Holden carefully fitted a cigarette between his lips and offered the case to Catherine. She accepted, lighting with matches from a pocket in the white suit, ignoring Jim Wheeling’s fumbling offer of flame from his lighter. The drinks were brought and we lifted our glasses. No one looked openly at Wheeling, and he saw no one but Catherine.

“Let’s not say chin-chin or cheers, or anything like that,” smiled Catherine, watching me. “Guru wouldn’t mean it. Let’s just drink.”

“Sorry about this afternoon,” Holden said to me. “I don’t imagine you really needed me. Did you?”

“You’re too modest,” Catherine said, with that same smile.

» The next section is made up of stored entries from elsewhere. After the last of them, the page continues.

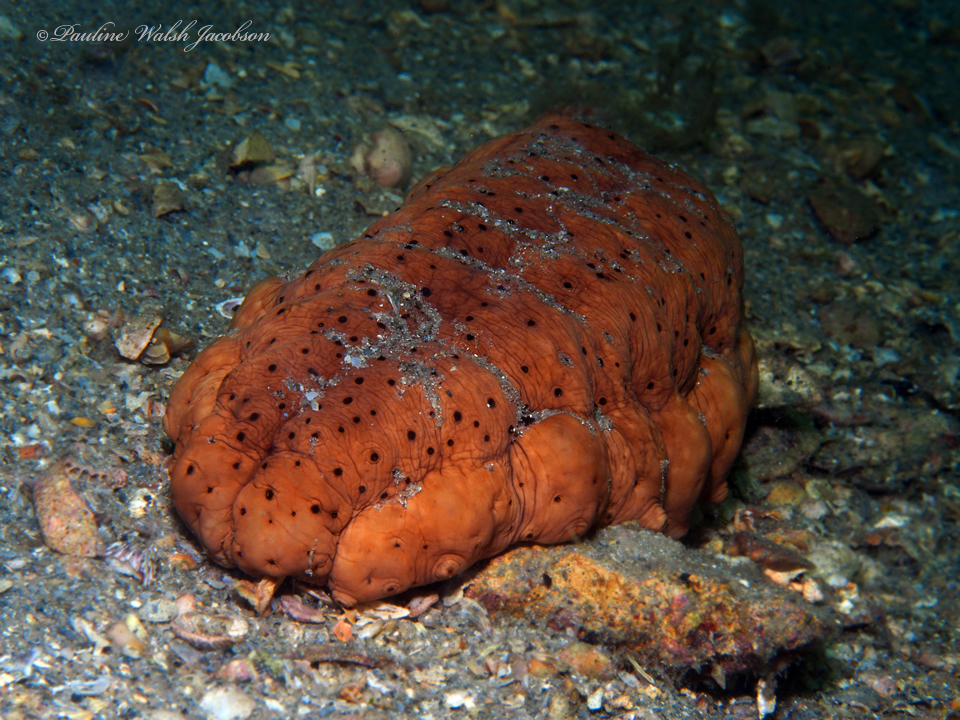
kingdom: Animalia
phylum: Echinodermata
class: Holothuroidea
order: Synallactida
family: Stichopodidae
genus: Isostichopus
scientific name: Isostichopus badionotus
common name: Chocolate chip cucumber
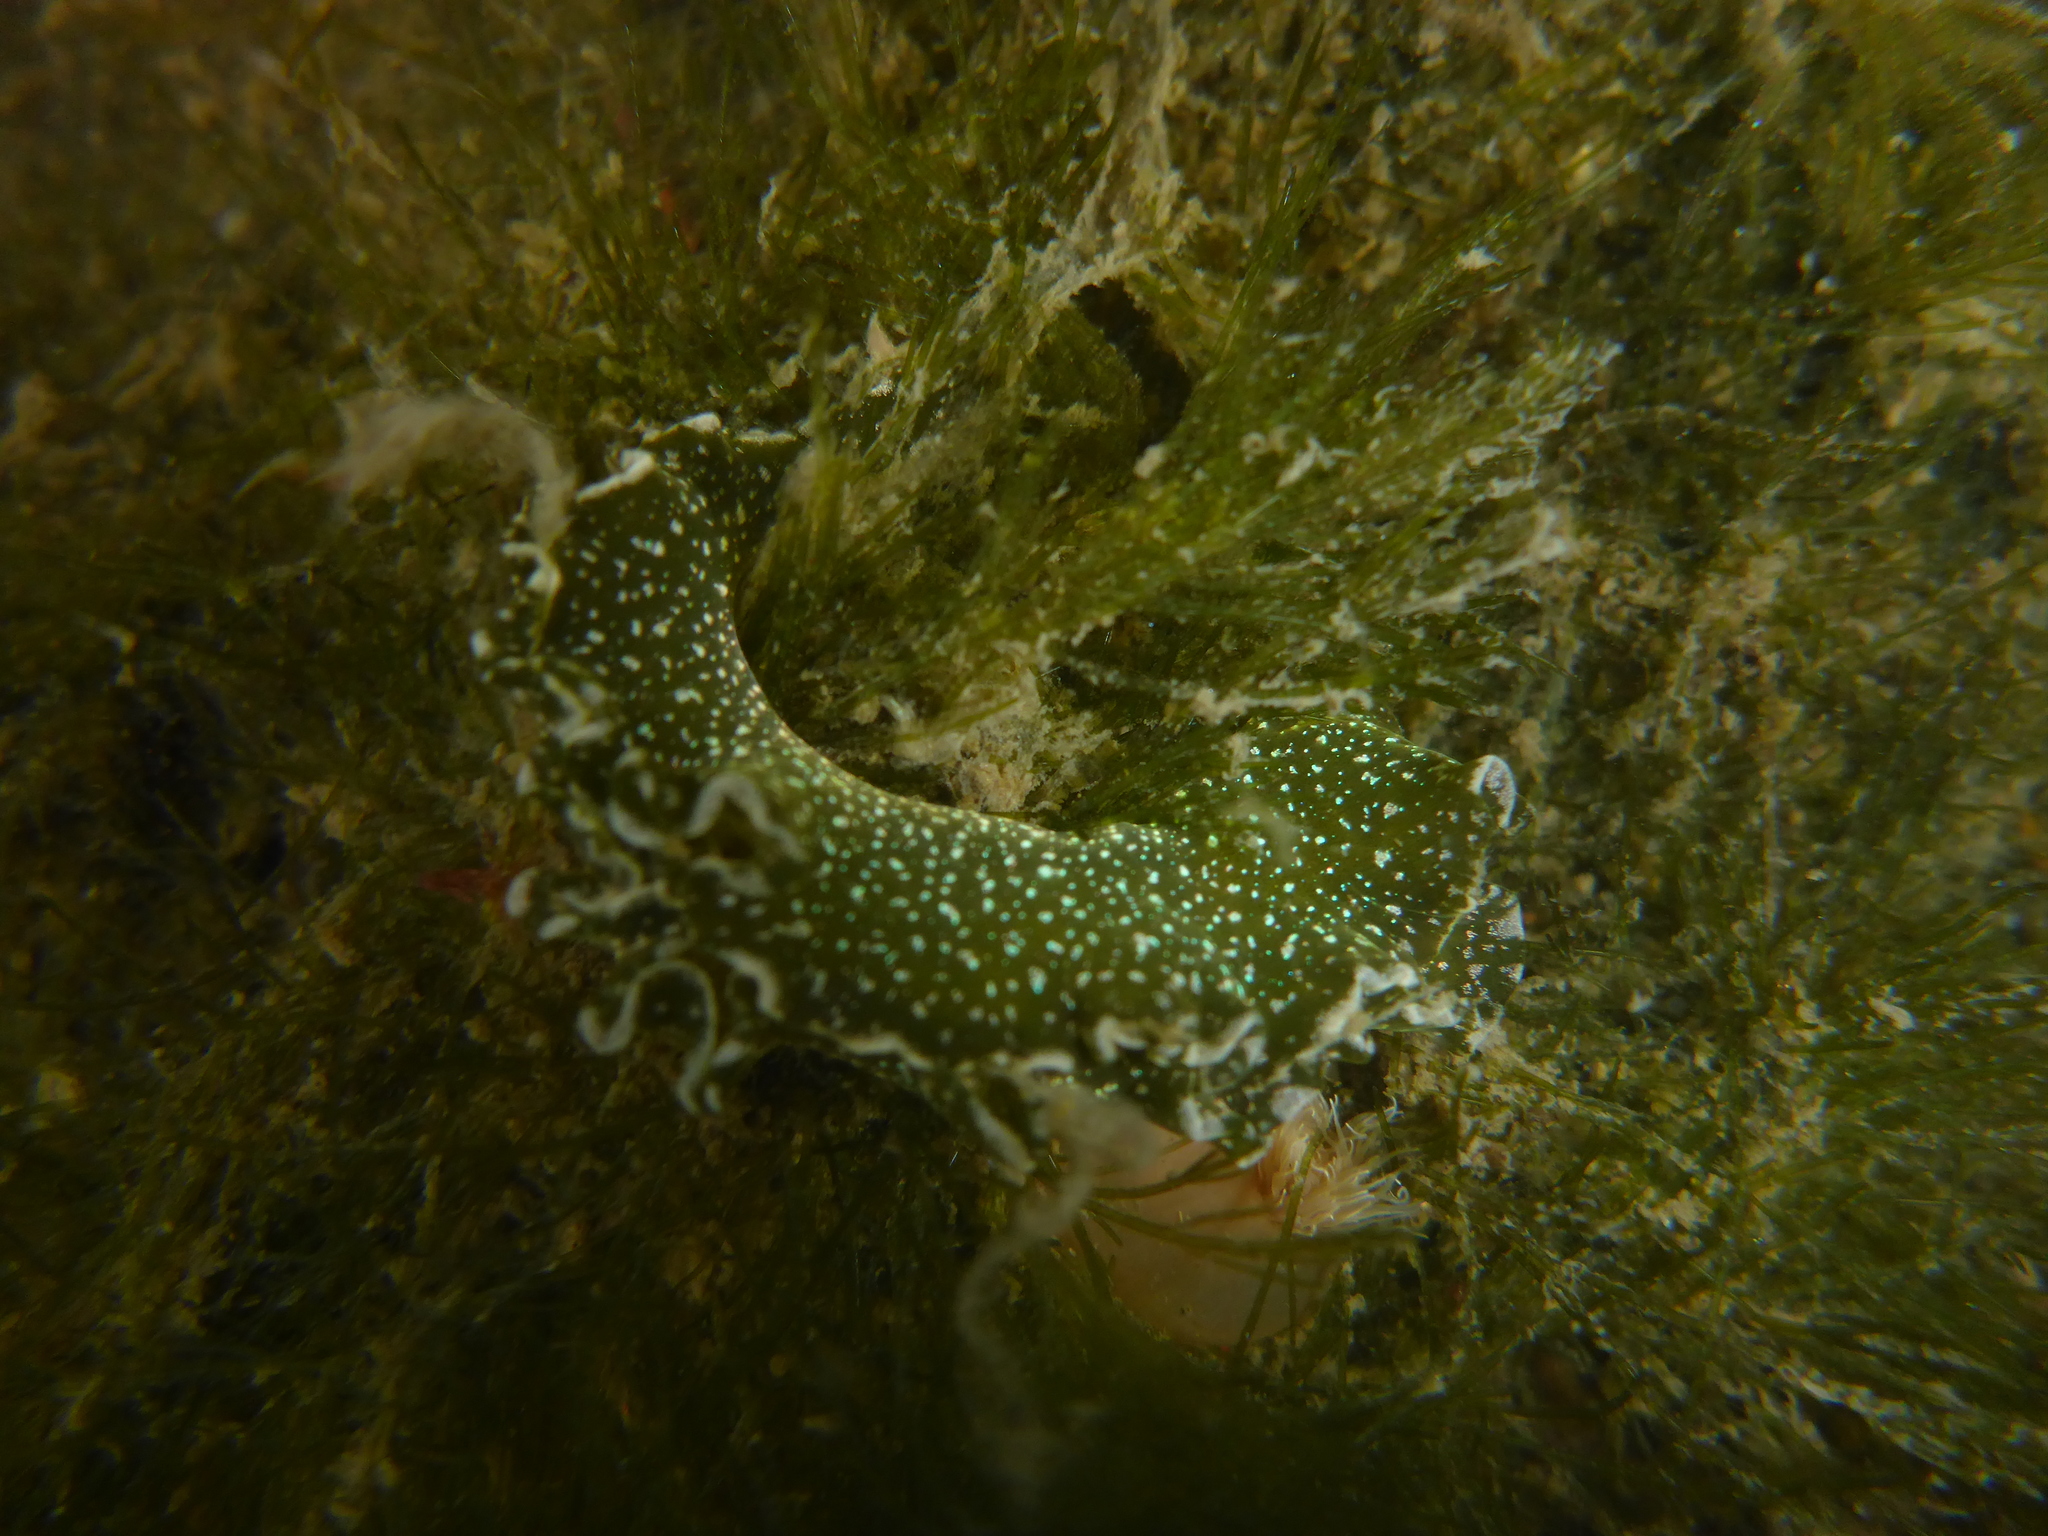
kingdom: Animalia
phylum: Mollusca
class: Gastropoda
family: Plakobranchidae
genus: Elysia
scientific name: Elysia hedgpethi
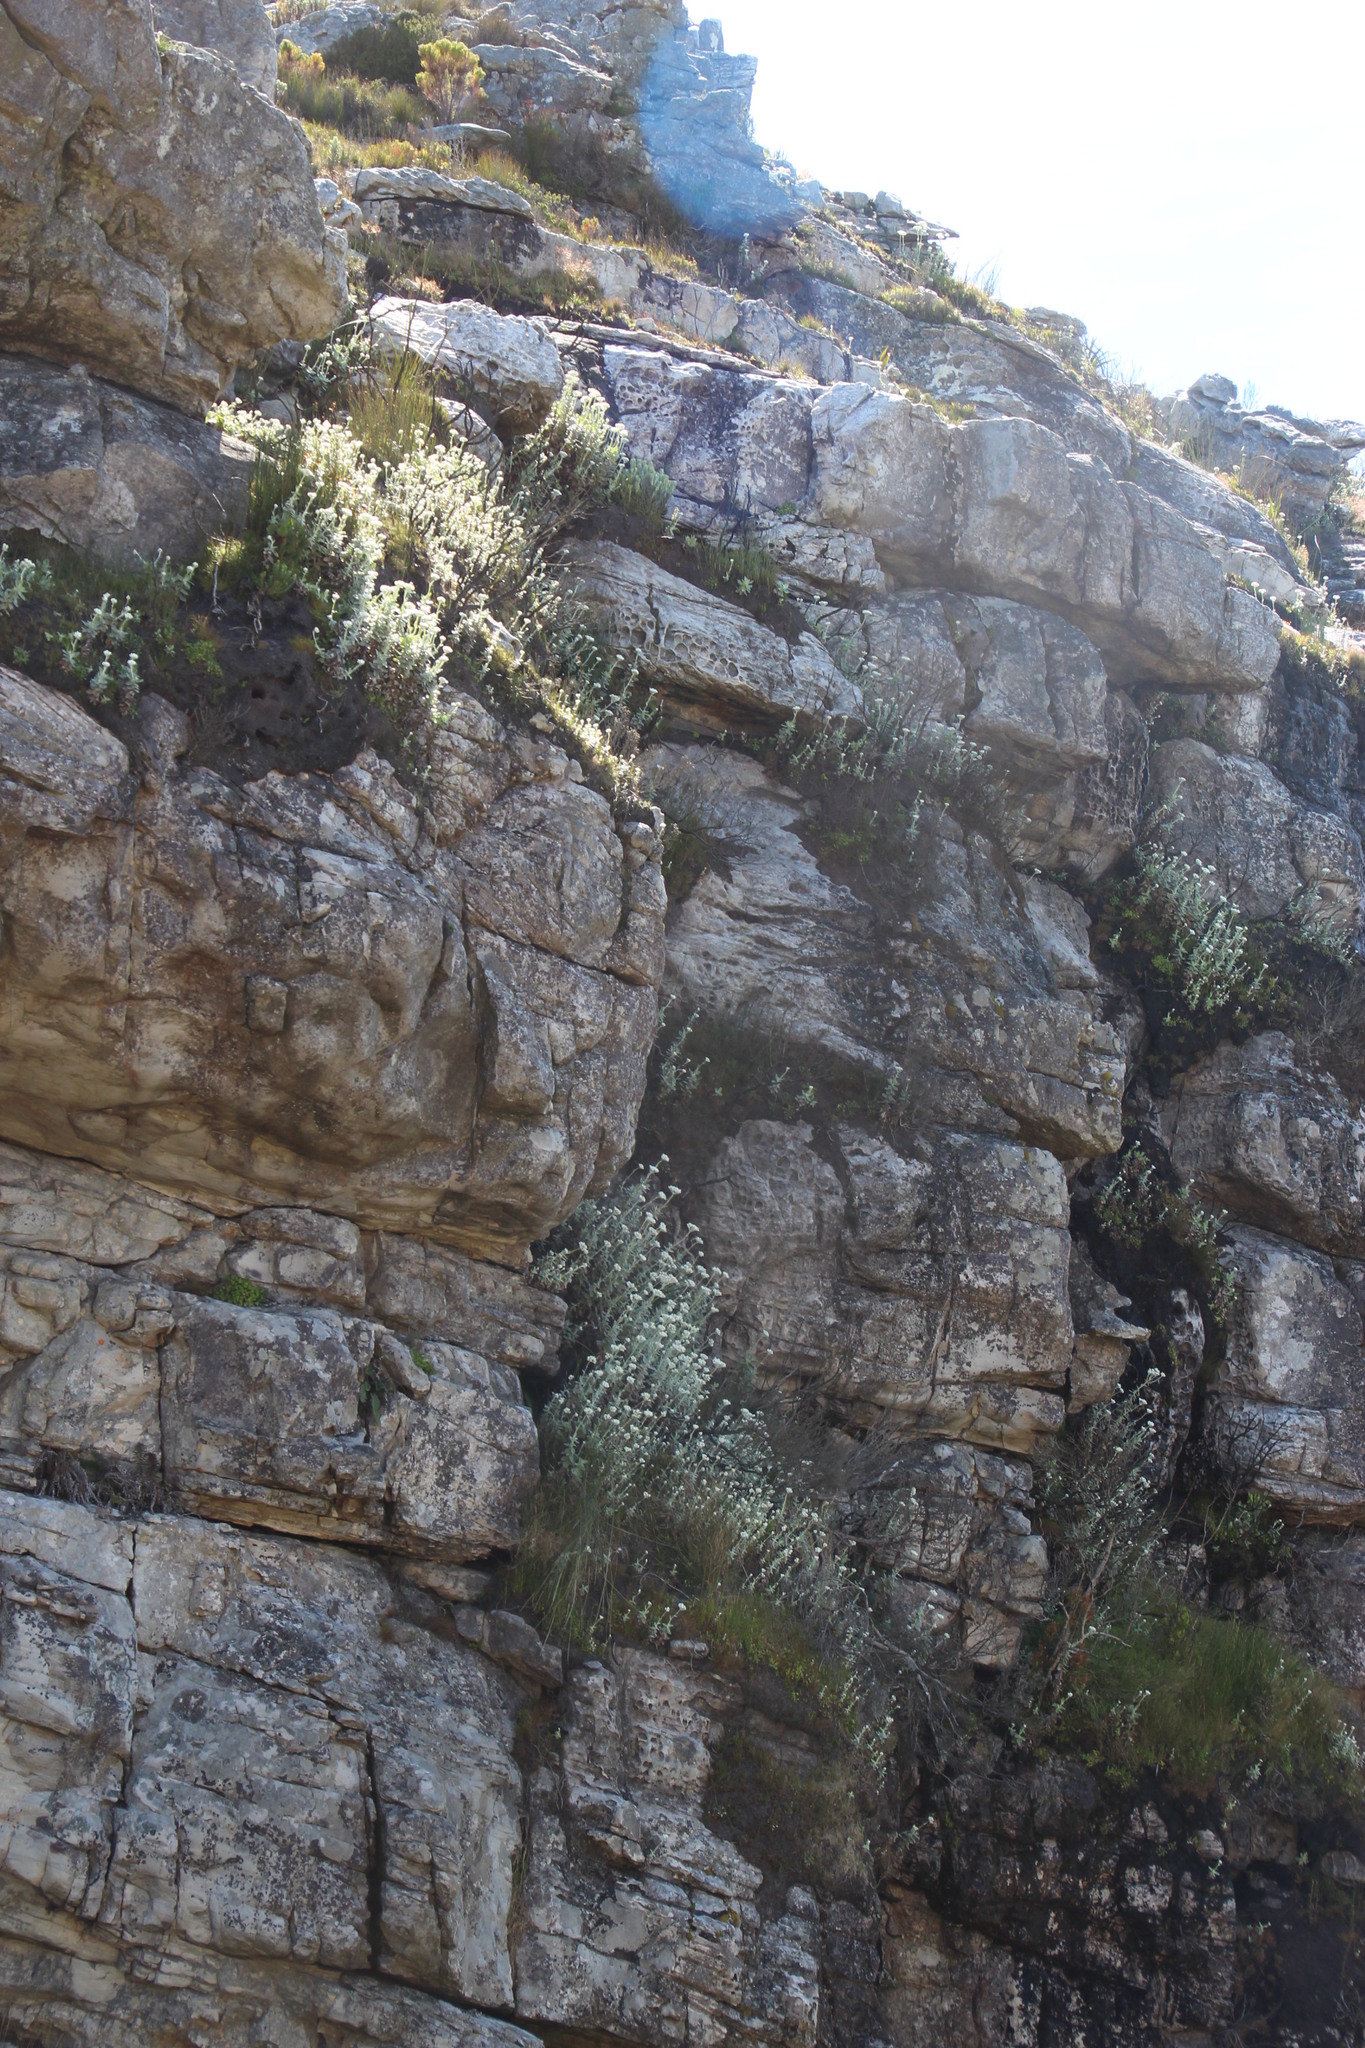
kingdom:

I did not like that smile at all. Not on anyone, and particularly not on Catherine. It was just a careful application of well-trained muscles around the mouth, “You know Guru worries about you. Robert.”

“Robert’s quite a big boy now,” I said. “When he’s more himself, he makes his own reports.”

“You think that’s biting and cryptic, Guru?”

“Not particularly.”

“Yes, you do. Hut it isn’t. Not really. If it weren’t for me, your Miss Harriwell would suffer agonies. She’d have no one to talk about — except perhaps those marvelous natives, those cock-fighters.”